> PROBLEM: Here is the task for the records below: repeat exactly the lines from the one with "right wrist: (200, 332)" to the one with "left wrist: (409, 321)", both included, and nothing else.

++++ DATA PROVIDED ++++

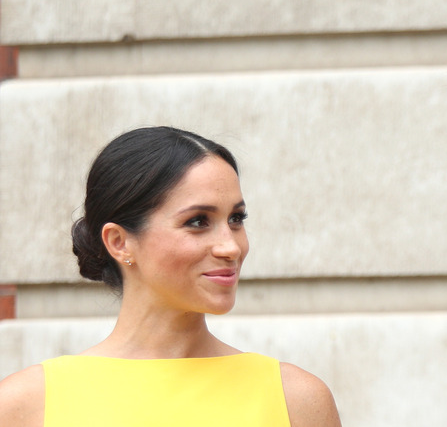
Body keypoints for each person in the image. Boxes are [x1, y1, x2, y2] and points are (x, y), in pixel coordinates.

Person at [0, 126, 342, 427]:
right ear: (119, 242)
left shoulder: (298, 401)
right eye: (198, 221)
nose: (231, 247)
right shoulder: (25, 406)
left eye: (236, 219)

++++
++++ DATA PROVIDED ++++

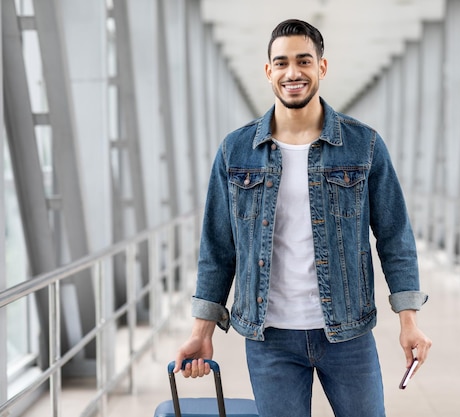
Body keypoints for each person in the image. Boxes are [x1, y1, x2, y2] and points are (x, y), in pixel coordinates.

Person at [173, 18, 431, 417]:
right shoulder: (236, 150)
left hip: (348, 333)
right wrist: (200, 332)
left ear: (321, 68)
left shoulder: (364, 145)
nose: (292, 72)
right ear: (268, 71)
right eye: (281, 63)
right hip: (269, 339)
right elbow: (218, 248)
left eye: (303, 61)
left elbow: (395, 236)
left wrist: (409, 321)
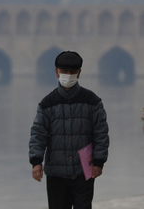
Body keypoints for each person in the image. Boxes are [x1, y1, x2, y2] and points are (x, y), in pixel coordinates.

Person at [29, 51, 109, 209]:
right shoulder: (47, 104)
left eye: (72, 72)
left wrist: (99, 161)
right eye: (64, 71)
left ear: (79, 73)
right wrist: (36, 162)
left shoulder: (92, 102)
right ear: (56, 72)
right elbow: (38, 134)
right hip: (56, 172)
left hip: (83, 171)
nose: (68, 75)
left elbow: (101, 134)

++++
++++ DATA PROVIDED ++++

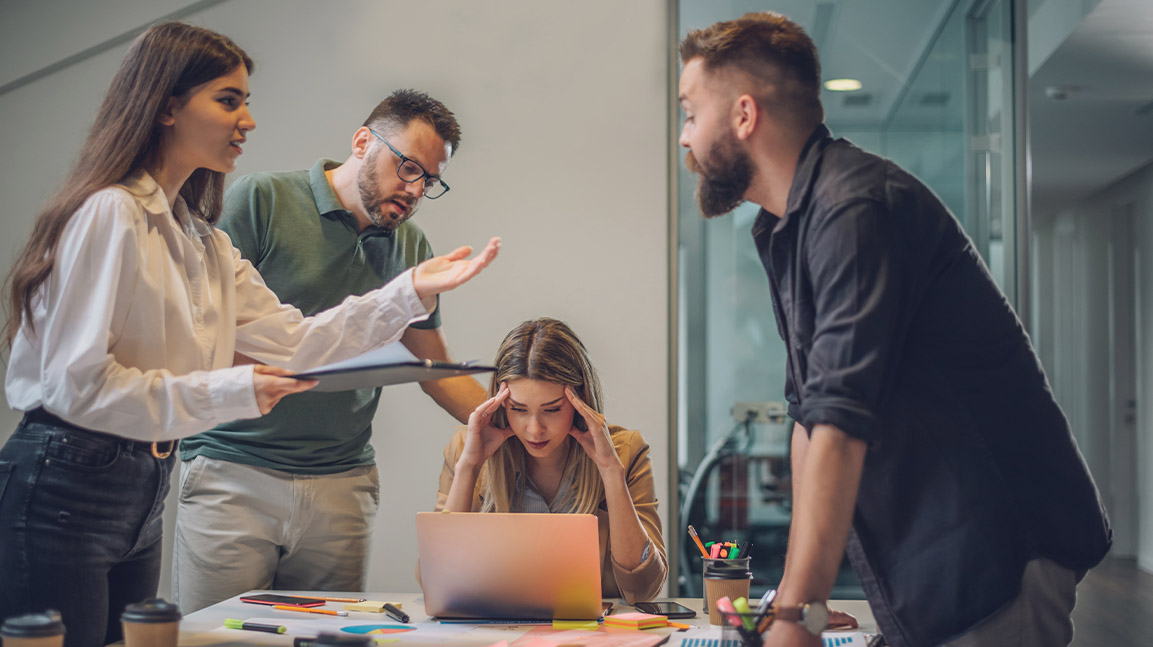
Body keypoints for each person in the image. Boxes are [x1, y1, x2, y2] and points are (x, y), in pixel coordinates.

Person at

++++

> SOLVED EXERCISE:
right wrist: (200, 332)
left ear: (321, 68)
left shoulder: (364, 145)
nose: (292, 72)
right ear: (268, 71)
right eye: (281, 63)
right hip: (269, 339)
right elbow: (218, 248)
left eye: (303, 61)
left elbow: (395, 236)
left wrist: (409, 321)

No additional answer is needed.